Bukan niat hati ingin berbohong. Akan tetapi mereka mencoba meyakinkan Ibu Yeni bahwa mereka bisa bekerja dengan bersungguh-sungguh.
"Oh iya, nama kalian siapa?" Pertanyaan selanjutnya yang di sodorkan Bu Yeni.
"Saya Nazwa, Bu. Dan ini Sabrina teman saya," jawab Nazwa penuh semangat seraya melayangkan jari telunjuknya ke arah Sabrina.
"Baiklah, Saya terima kalian untuk bekerja di Rumah Saya. Besok kalian bisa kembali ke sini dan memulai pekerjaan. Jangan lupa membawa pakaian dan perlengkapan ibadah. Kalo alat mandi sudah di sediakan di sini di kamar mandi belakang," tutur Bu Yeni dengan halus. "Saya harap kalian bisa bekerja dengan baik ya, jangan membuat saya kecewa," lanjut Bu Yeni. Dengan menyodorkan 2 lembar uang berwarna merah untuk bekal ongkos Sabrina dan Nazwa esok pagi.
Akhirnya dua sahabat itu pulang dengan wajah semringah setelah perjuangan beberapa minggu keliling kota Jakarta mencari kesana kemari.
Sabrina dan Nazwa bisa tidur nyenyak untuk malam ini. Akhirnya, mereka bisa mendapatkan pekerjaan walaupun hanya sebagai Asisten Rumah Tangga, tetapi tidak mengapa asalkan pekerjaan itu halal akan mereka lakukan dengan ikhlas.
Malam ini, Sabrina dan Nazwa mebereskan semua barang-barang yang hendak di bawa.
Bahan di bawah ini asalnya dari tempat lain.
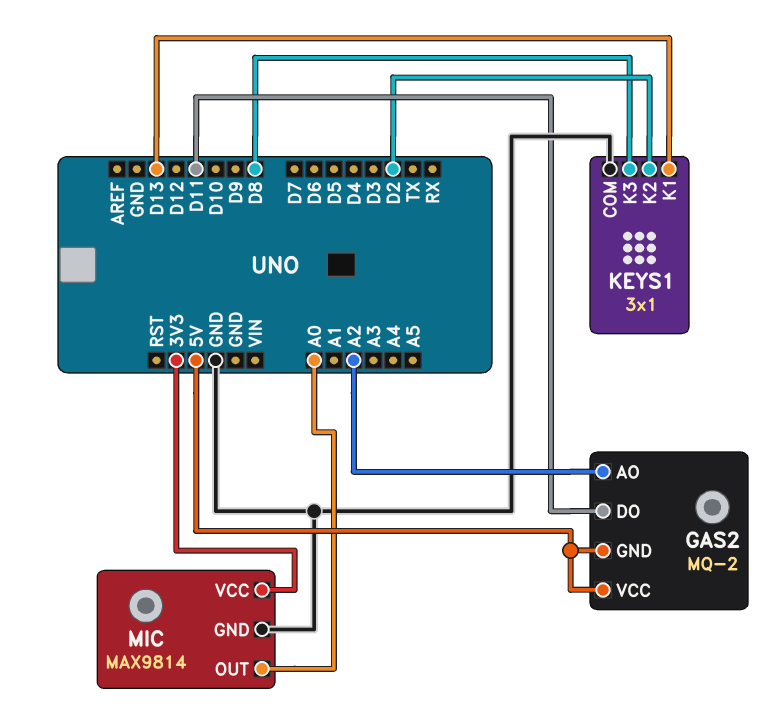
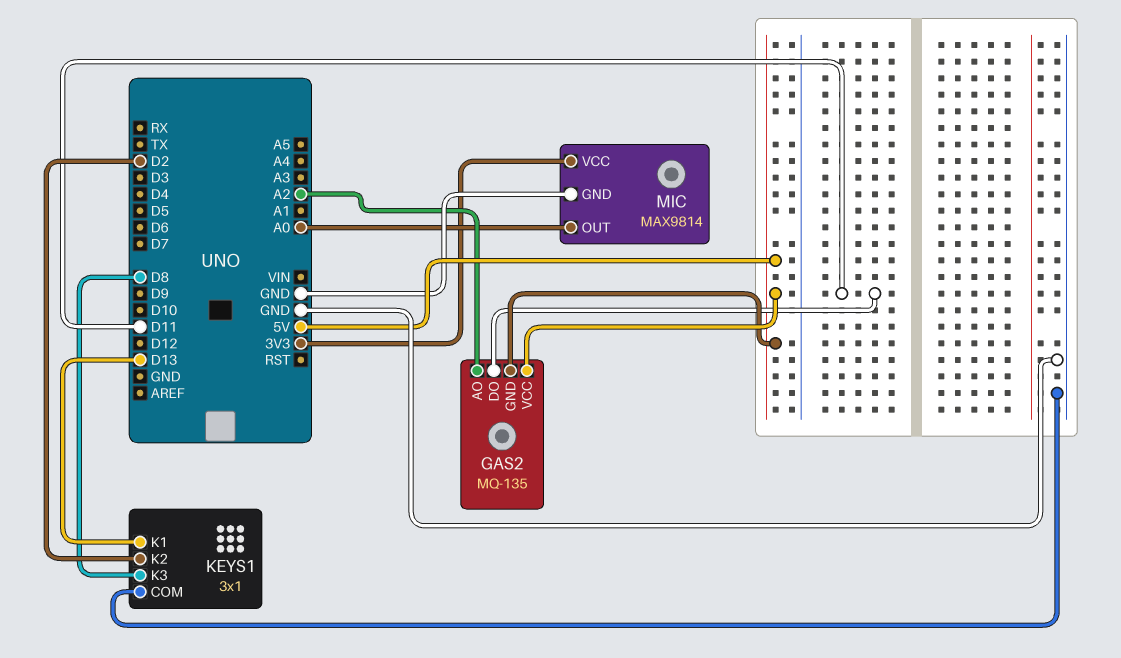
GAS2: MQ-2 -> MQ-135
"Enggak nyangka, setelah 3 tahun aku menempati rumah ini besok kosong lagi deh ini rumah," lirih Nazwa.
"Gimana kalo di kontrakin aja, Naz. Sayang kan kalo kelamaan kosong takutnya rusak," saran Sabrina.
"Iya juga ya, Rin. Kamu bener!" jawab Nazwa
"Bikin tulisan aja di depan pagar terus cantumkan nomor hp kamu," lanjut Sabrina.
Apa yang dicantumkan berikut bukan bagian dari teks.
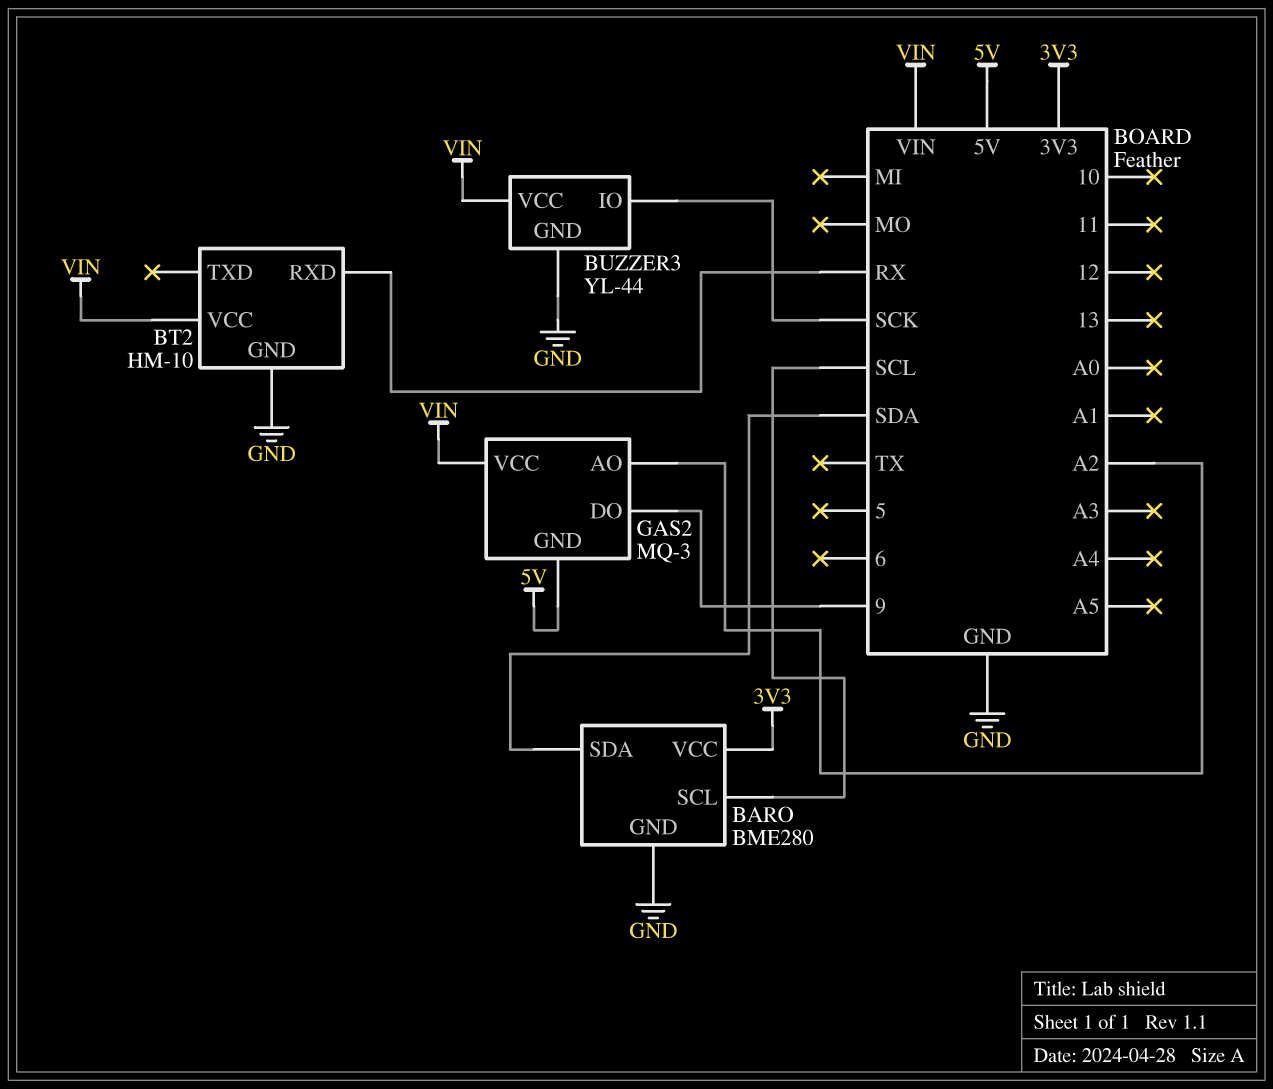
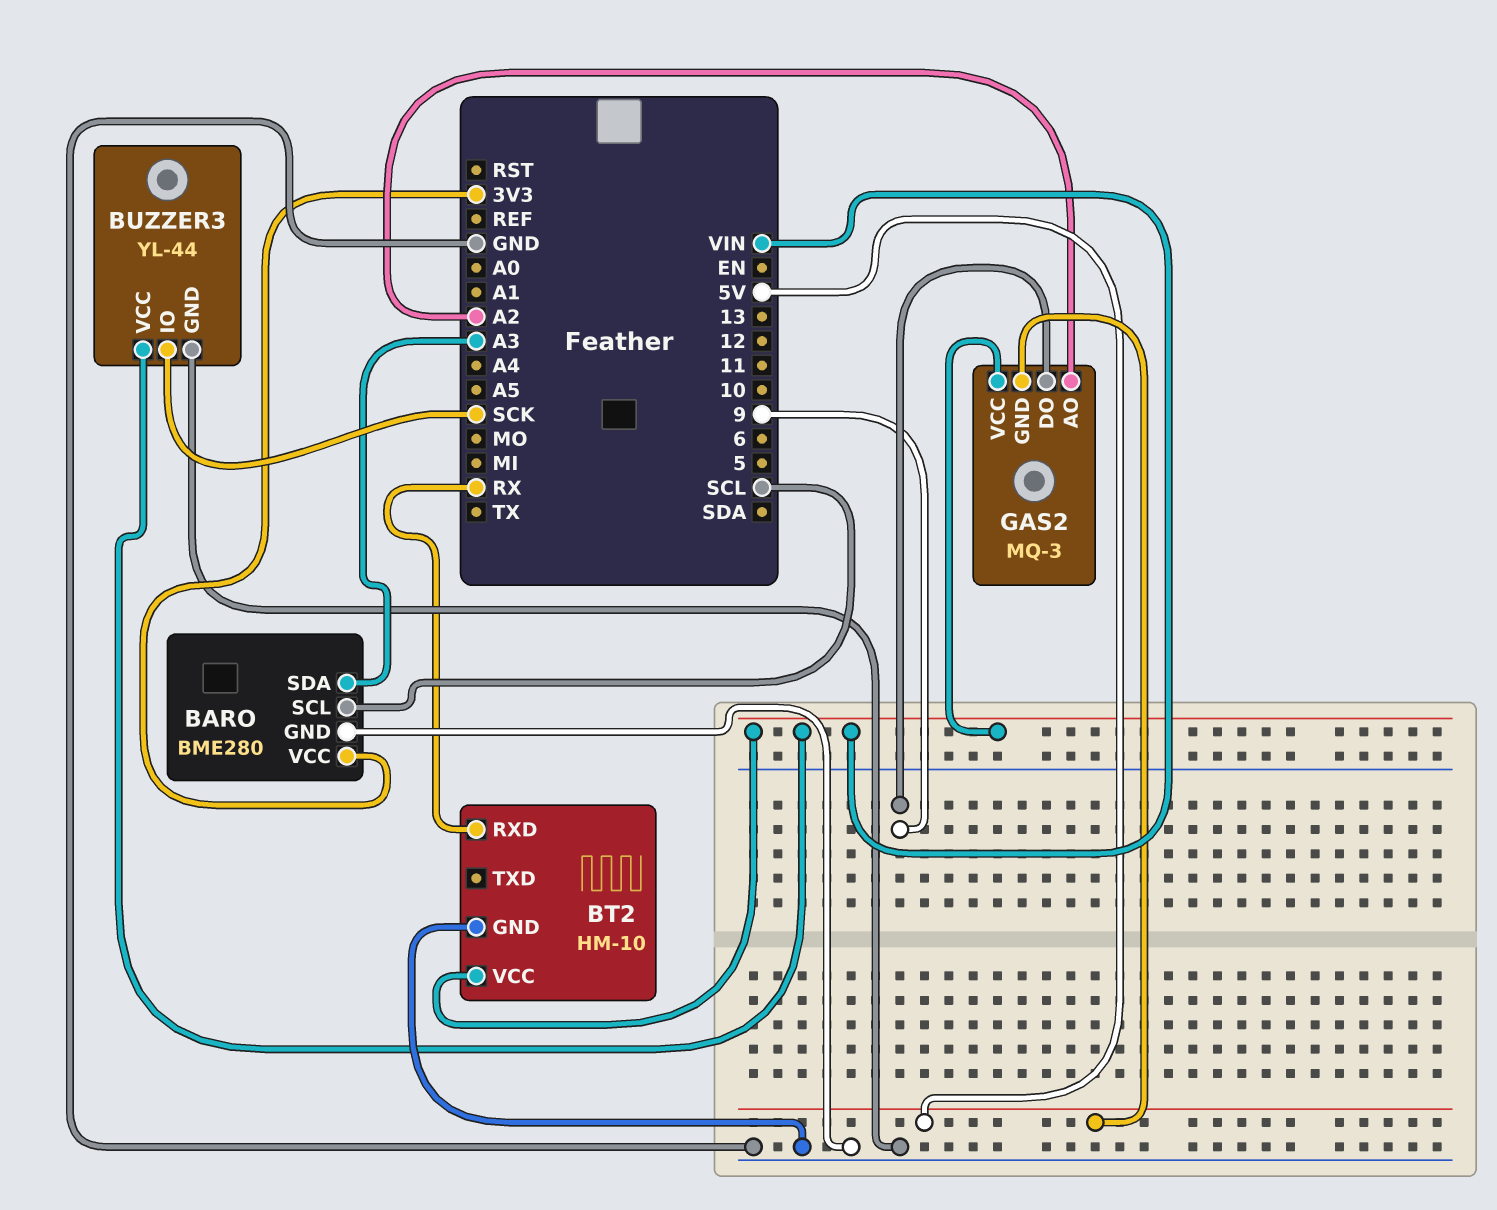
BARO pin SDA: SDA -> A3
"Cerdas!" Nazwa menerima saran Sabrina dengan semringah.
Malam ini Sabrina memantapkan hatinya akan bekerja dengan sungguh-sungguh demi kehidupan yang akan datang. Sabrina berniat akan mengumpulkan uang untuk modal usahanya kelak agar bisa jadi wanita yang mandiri dan mengubah hidupnya ke arah lebih baik lagi.
"Assalamualaikum." Terdengar suara bariton dari luar rumah tengah mengetuk pintu dan mengucapkan salam.
"Waalaikumsalam, sebentar," jawab Nazwa. "Siapa sih malam-malam, orang lagi sibuk juga. Ganggu aja!" gerutu Nazwa pelan.
Nazwa membuka pintu Rumahnya dan kembali harus tercengang dengan kedatangan tamu yang tak di undang.
"Ada apa, Bang. dateng lagi?" sapa Nazwa pada lelaki yang terus-terusan mencoba mendekatinya.
"Bolahkah Abang bicara sebentar? Ada yang harus Abang bicarakan, penting!" rengek Lelaki itu.
"Ya sudah bicara di luar saja ya, Bang. Ada sodara Saya masih nginep. Tapi, Saya enggak bisa lama-lama lagi sibuk soalnya," sahut Nazwa dengan nada datar.
"Iya, Dek. Enggak lama kok," balas Lelaki yang kerap di sapa Abang itu.